Maria Eletta Martini era una donna semplice e gentile che trasmetteva da ogni suo gesto e parola una profonda autorevolezza. L’avevo conosciuta quando entrai alla Camera nel 1987. Ero arrivata con tante altre giovani colleghe sull’onda di una battaglia che noi donne del PCI avevamo condotto e vinto, quella della Carta delle Donne che diceva “dalle donne la forza delle donne”. Eravamo il 30 per cento del gruppo parlamentare comunista, giovani e colorate e questo strideva con l’altro emiciclo dell’aula parlamentare, prevalentemente grigio e maschile.
Maria Eletta Martini allora era dall’altra parte dell’aula: a sinistra il PCI, al centro e a destra la DC. Lei era un’autorevole esponente della DC, una parlamentare di lungo corso, ed era molto incuriosita da quella pattuglia di giovani e colorate parlamentari che erano arrivate per la prima volta. Una curiosità da cui traspariva un profondo rispetto per chi stava all’altra parte e, soprattutto, per la storia e la realtà dei comunisti italiani. Lei era stata relatrice di alcune grandi Leggi come la 194 sull’aborto. Rileggendo il dibattito parlamentare che ha accompagnato l’approvazione della medesima sono rimasta colpita dalla profondità del suo pensiero, della fermezza dei suoi principi ma anche della sua capacità e del suo sforzo di capire l’altro, di raccogliere la verità del pensiero diverso dal suo.
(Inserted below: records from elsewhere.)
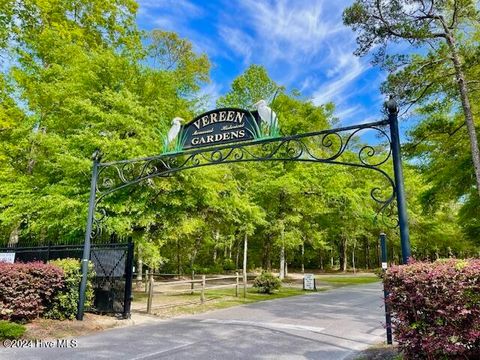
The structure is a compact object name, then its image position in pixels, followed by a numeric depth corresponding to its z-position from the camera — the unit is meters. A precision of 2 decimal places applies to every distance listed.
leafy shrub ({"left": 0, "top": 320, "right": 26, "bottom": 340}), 6.57
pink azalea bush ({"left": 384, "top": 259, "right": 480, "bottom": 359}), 3.84
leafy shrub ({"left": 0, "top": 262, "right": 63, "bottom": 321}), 7.57
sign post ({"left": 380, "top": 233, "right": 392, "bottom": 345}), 5.66
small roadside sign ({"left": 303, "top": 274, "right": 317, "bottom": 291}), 18.88
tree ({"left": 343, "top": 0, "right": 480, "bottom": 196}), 8.88
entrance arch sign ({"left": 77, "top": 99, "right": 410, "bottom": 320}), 5.72
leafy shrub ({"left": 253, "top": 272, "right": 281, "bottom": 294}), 16.62
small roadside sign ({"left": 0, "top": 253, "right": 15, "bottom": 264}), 10.32
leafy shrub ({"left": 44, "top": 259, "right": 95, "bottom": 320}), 8.52
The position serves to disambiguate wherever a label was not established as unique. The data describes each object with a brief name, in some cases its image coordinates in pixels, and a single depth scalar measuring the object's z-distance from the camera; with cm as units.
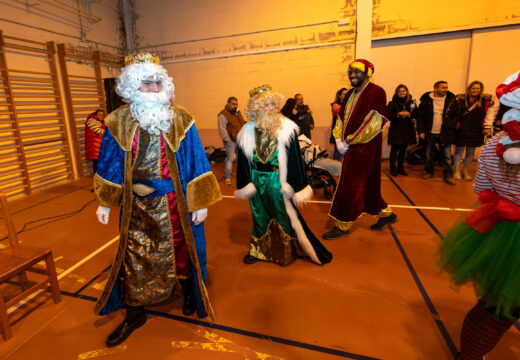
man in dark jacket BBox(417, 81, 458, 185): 499
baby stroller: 461
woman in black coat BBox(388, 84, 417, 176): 551
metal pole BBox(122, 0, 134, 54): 778
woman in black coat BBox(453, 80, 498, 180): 470
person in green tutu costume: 119
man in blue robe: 175
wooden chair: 195
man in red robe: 287
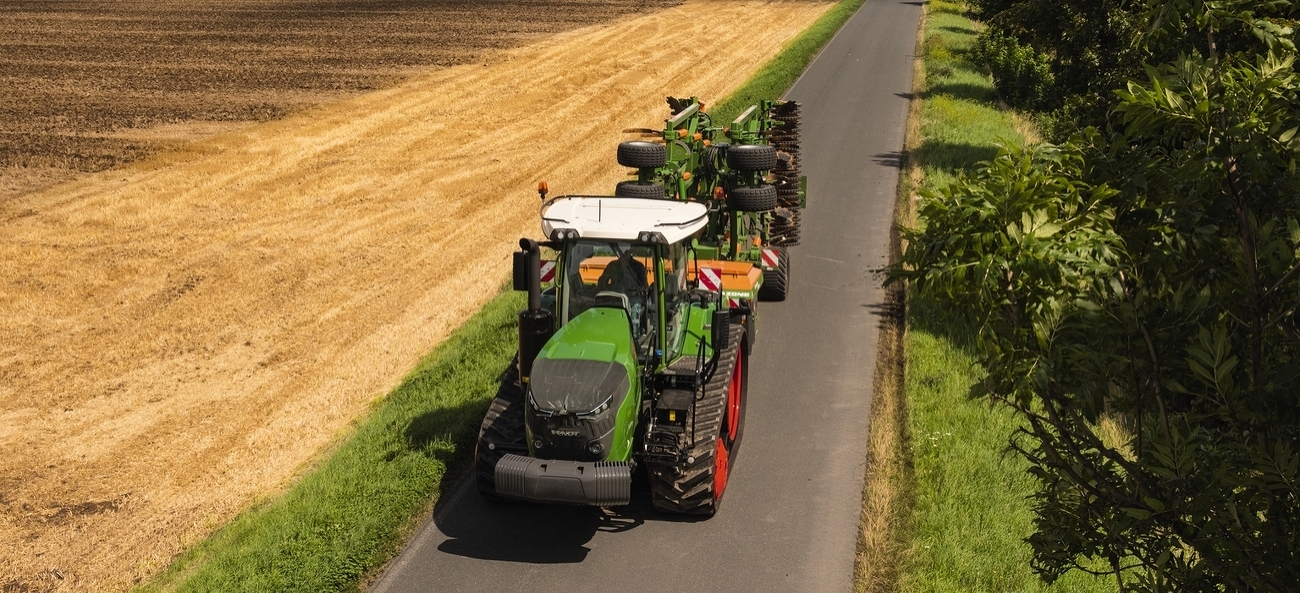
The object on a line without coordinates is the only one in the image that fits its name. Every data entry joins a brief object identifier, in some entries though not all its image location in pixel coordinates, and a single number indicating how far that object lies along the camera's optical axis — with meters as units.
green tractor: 9.77
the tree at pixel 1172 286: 4.54
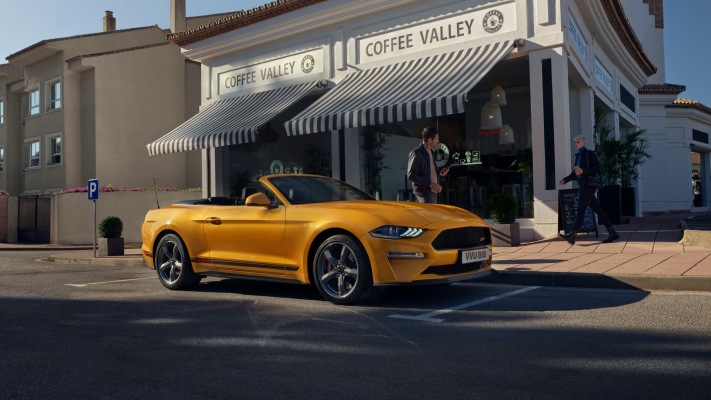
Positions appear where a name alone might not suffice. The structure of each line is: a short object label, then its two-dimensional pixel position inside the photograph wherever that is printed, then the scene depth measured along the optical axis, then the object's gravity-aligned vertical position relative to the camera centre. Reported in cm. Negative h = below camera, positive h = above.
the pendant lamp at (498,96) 1480 +266
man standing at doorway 887 +56
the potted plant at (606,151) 1602 +140
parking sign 1503 +61
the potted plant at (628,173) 1695 +95
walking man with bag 1038 +44
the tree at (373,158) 1580 +132
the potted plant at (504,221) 1153 -24
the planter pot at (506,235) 1151 -50
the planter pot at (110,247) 1547 -80
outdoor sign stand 1150 -4
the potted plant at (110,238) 1549 -58
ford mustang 602 -30
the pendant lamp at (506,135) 1440 +168
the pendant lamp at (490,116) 1477 +219
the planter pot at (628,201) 1892 +15
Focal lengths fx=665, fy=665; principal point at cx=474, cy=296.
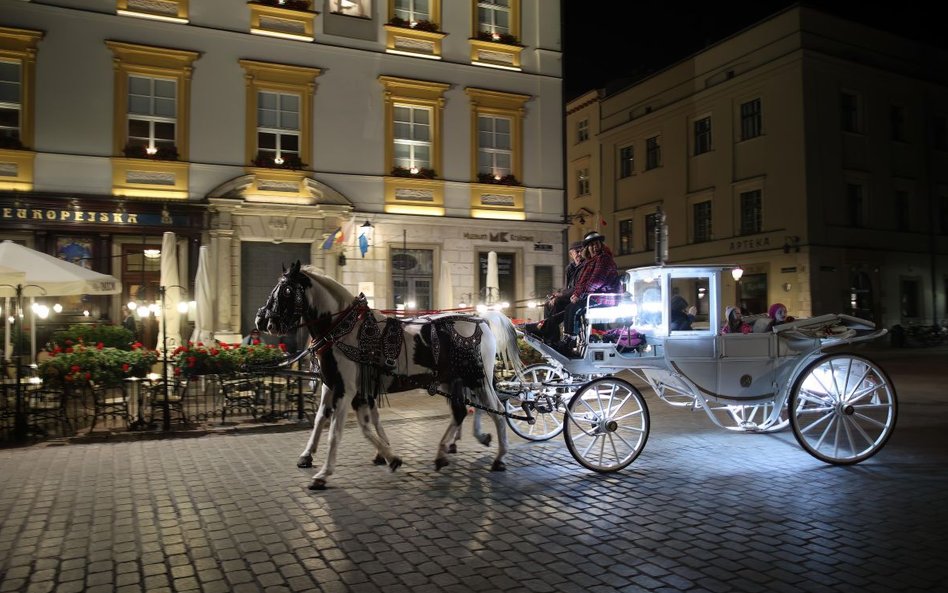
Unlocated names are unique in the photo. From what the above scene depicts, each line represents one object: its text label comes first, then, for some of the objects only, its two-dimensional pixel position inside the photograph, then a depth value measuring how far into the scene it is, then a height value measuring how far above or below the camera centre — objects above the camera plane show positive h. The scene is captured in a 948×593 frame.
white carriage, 7.27 -0.61
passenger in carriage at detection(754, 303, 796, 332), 8.27 -0.07
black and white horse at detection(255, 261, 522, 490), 7.11 -0.40
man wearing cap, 7.93 +0.04
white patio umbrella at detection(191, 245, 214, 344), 14.38 +0.33
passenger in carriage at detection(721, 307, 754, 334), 8.69 -0.11
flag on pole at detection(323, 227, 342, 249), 16.86 +1.93
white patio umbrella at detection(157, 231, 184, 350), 14.52 +0.80
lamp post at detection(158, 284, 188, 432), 9.89 -1.39
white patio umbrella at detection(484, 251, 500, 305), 16.61 +0.87
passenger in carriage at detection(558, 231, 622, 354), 7.68 +0.36
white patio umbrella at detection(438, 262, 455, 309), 17.36 +0.74
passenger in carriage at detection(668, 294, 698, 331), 7.92 -0.05
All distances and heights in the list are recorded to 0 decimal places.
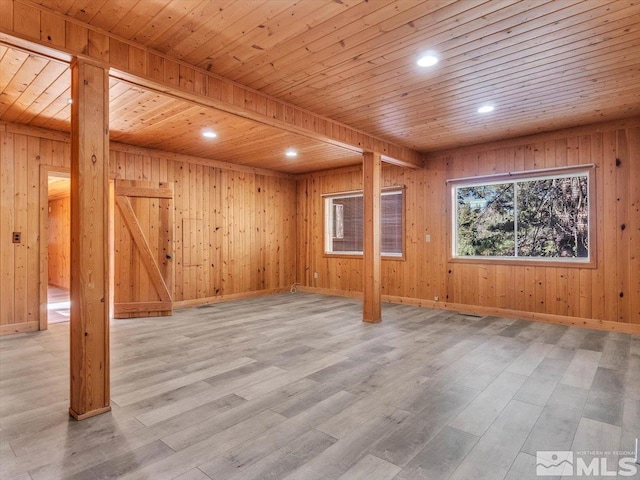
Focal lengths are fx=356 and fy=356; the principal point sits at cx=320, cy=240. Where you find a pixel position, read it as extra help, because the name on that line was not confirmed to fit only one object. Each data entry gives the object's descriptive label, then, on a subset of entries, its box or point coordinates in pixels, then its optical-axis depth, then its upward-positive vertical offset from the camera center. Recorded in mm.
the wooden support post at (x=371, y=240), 5203 -1
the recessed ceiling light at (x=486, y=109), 4160 +1558
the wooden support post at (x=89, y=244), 2445 -18
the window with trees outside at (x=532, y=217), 5328 +348
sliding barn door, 5562 -119
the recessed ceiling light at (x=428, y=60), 2998 +1553
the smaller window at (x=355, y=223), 6973 +361
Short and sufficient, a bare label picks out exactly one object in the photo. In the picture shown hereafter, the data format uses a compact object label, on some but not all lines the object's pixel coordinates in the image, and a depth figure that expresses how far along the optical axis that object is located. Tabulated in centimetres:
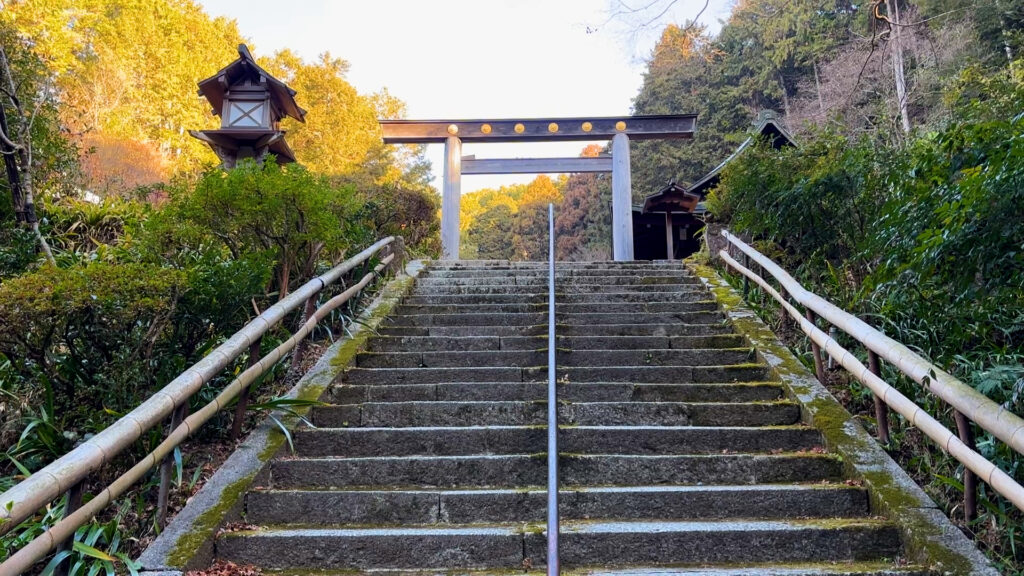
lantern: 868
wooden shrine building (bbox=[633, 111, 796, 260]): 1302
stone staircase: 271
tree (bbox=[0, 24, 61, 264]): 576
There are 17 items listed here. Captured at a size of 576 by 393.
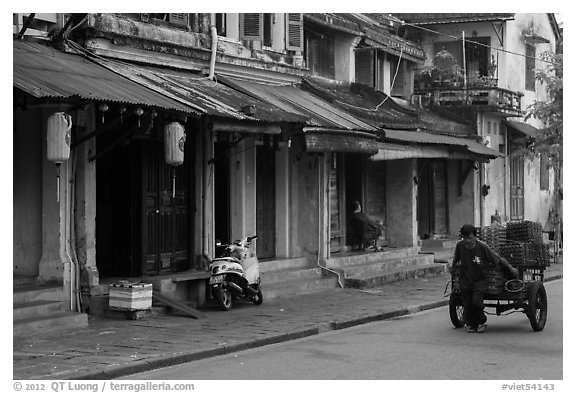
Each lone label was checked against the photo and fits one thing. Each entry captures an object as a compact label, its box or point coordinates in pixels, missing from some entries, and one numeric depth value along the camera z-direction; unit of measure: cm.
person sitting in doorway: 2253
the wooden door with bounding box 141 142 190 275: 1565
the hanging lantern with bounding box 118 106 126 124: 1306
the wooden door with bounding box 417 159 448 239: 2853
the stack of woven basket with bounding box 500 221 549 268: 1384
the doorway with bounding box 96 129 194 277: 1556
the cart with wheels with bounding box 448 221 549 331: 1323
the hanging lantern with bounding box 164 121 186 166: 1404
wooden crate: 1395
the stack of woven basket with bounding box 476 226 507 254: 1399
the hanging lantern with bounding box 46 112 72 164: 1231
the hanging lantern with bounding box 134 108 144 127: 1315
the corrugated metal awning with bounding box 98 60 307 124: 1489
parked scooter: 1543
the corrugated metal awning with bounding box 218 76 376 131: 1778
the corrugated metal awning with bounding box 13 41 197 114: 1195
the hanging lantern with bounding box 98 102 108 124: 1250
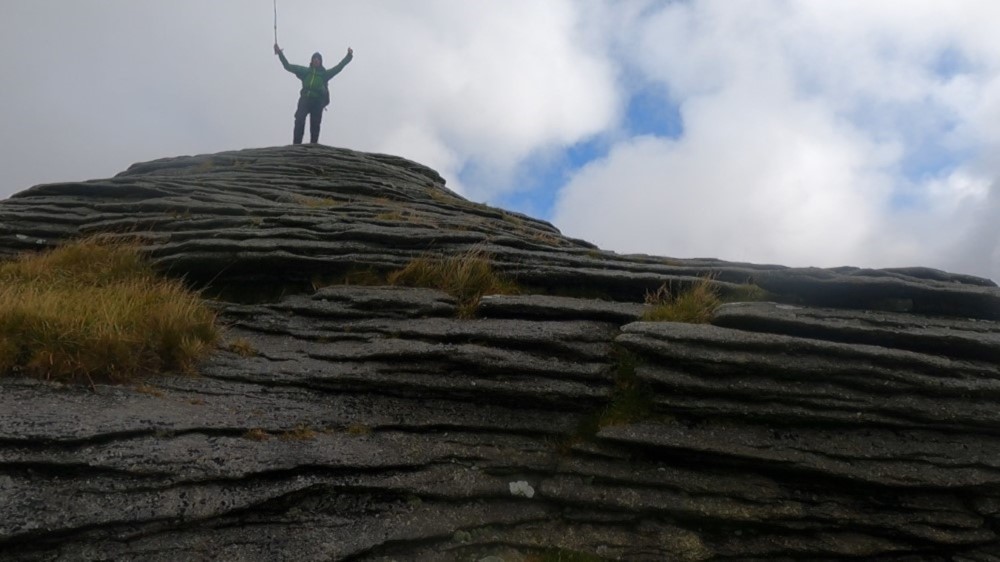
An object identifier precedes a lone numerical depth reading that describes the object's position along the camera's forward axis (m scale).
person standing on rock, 24.25
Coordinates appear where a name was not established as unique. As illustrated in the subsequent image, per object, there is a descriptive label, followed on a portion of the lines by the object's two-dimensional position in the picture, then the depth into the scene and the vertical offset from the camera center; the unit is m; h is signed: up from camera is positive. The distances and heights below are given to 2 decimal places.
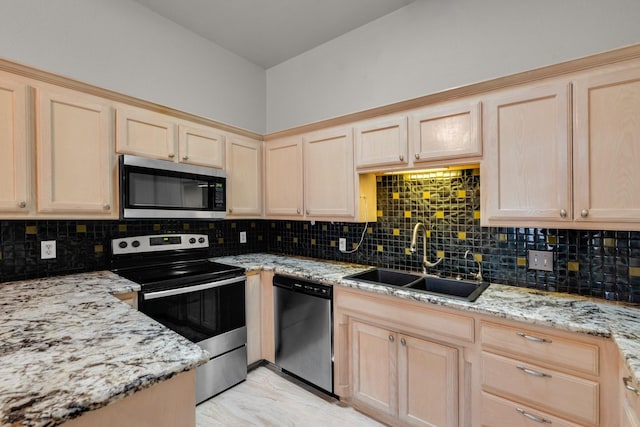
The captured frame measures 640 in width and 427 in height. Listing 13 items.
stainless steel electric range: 1.98 -0.58
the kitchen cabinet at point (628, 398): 0.99 -0.67
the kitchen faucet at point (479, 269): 2.06 -0.40
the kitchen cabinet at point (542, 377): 1.27 -0.77
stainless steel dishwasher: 2.20 -0.90
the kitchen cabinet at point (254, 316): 2.53 -0.88
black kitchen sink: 1.99 -0.51
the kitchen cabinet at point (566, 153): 1.42 +0.30
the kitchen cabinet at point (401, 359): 1.66 -0.90
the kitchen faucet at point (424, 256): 2.25 -0.34
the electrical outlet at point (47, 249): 2.01 -0.23
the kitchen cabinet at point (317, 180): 2.44 +0.29
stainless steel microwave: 2.05 +0.19
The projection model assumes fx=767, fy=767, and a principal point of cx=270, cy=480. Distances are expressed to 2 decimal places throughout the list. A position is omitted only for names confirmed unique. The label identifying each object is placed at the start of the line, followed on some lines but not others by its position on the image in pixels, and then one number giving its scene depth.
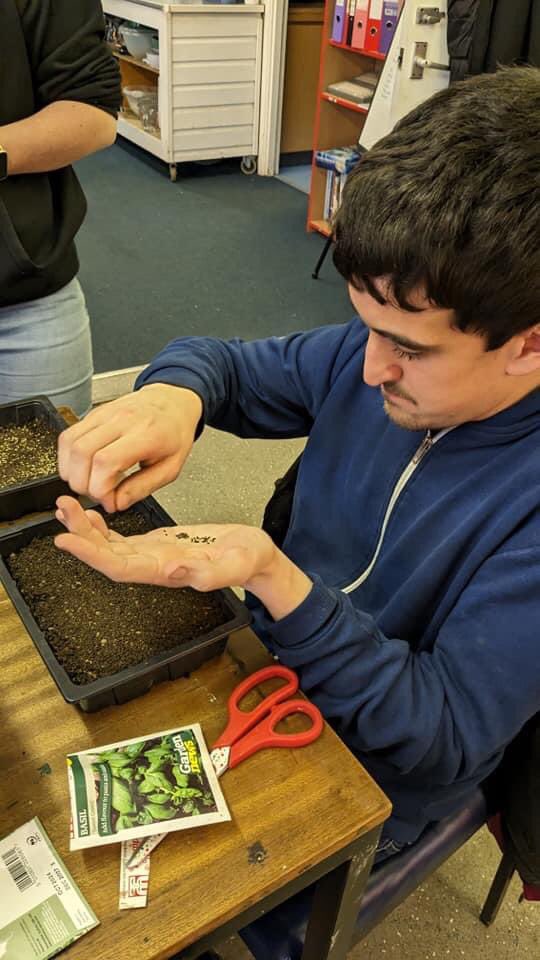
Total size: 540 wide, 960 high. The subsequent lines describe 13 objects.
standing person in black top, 1.15
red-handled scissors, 0.65
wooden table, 0.55
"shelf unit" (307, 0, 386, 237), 3.19
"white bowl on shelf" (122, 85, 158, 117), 4.29
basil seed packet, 0.58
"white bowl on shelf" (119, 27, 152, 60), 4.03
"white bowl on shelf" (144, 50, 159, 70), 3.95
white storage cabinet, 3.65
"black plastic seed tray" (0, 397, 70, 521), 0.89
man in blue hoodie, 0.63
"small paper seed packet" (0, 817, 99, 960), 0.52
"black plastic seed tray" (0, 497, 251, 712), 0.65
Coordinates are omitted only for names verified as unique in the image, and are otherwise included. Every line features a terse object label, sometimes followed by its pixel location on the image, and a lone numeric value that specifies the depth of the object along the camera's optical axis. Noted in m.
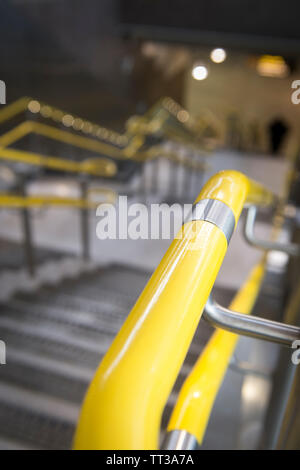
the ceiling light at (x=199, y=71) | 10.34
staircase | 1.49
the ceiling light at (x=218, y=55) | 8.31
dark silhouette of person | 10.33
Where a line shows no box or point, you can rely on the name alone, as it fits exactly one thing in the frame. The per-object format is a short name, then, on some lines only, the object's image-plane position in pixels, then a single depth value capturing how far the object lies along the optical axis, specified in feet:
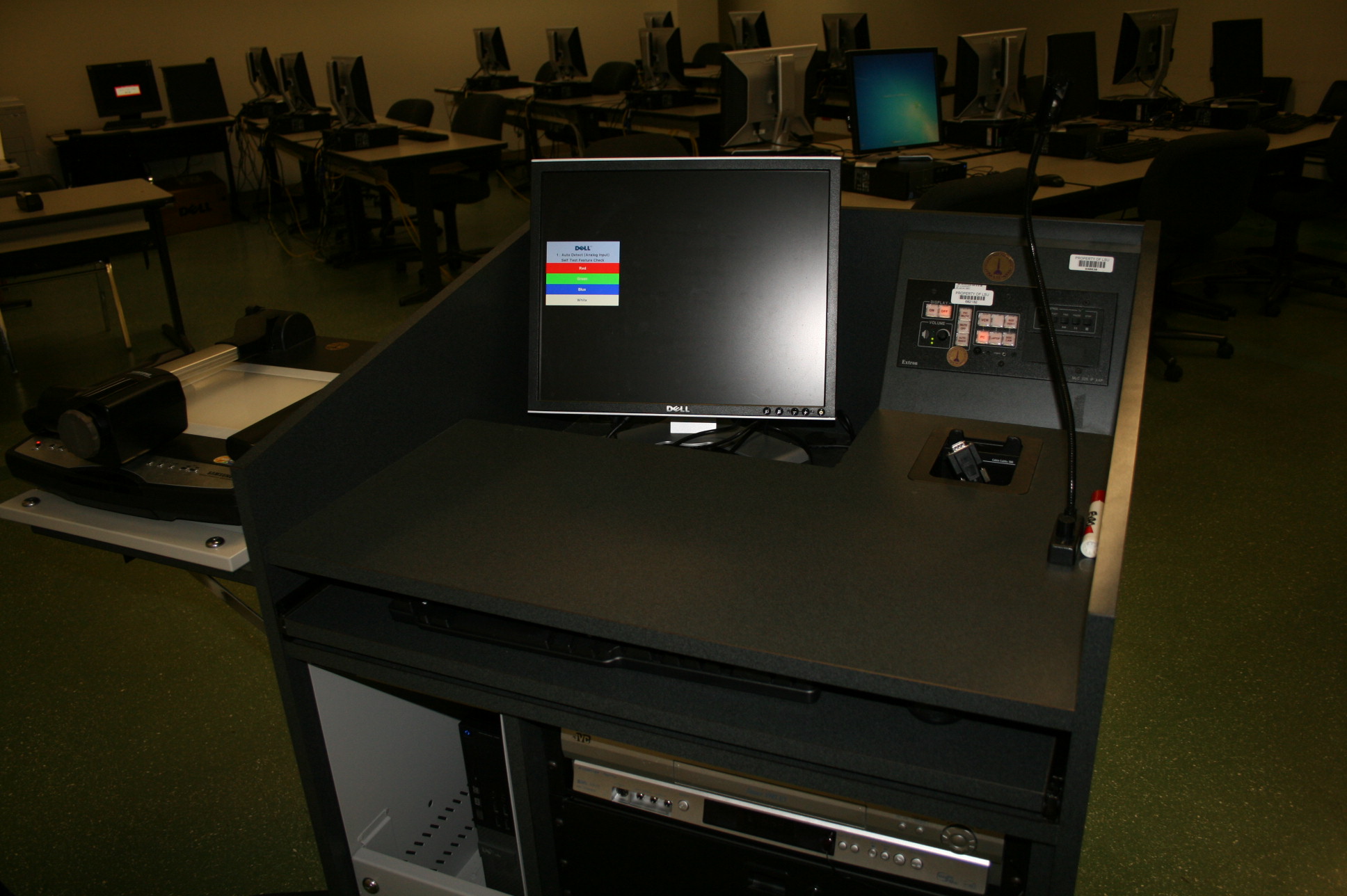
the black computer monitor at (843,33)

Resta una pagina di alta politica e alto dibattito parlamentare il confronto che in merito ci fù tra lei Giglia Tedesco, senatrice del PCI. L’ho sempre sentita una donna del dialogo, promotrice della politica del bene comune e della dedizione agli altri. Ho ammirato il suo impegno e le sue battaglie per il rinnovamento della DC e per l’affermazione della moralità nella politica. Non seguiva da vicino le tematiche delle donne che, allora, costituivano il mio principale impegno.
Le mie interlocutrici del tempo erano Rosa Russo Iervolino, Paola Colombo Svevo, Albertina Soliani e Silvia Costa. Ma lei mi era molto simpatica e mi sollecitava una grande attenzione. Fu naturale incontrarla nell’Ulivo e ricordo la discrezione con cui venne a trovarmi quando ero Ministro della solidarietà sociale e tra le altre cose mi occupavo del volontariato e di quella Legge, la 266 che Rosa Russo Iervolino, da Ministro, e lei promossero con grande determinazione. Mi raccomandò di non guardare solo alle grandi organizzazioni ma anche al volontariato più minuto, a favorire la costruzione delle reti di volontariato nella consapevolezza però che la sua forza era nel radicamento territoriale e nella vicinanza delle persone.
Insomma, la sua preoccupazione era quella di evitare il paradosso per cui l’attenzione delle istituzioni al volontariato ed il suo diventare importante lo burocratizzasse e gli facesse pendere la sua carica originaria che è la profondità e la autenticità del legame con le persone. Mi è spiaciuto di non averla più incontrarla per continuare quella discussione sulla politica, sul volontariato, sui temi sociali.
E’ stata una parlamentare autorevole, una protagonista della politica intesa come bene comune, una donna retta e semplice. Come era il suo portamento e il suo sguardo. Elegante ed aperto agli altri.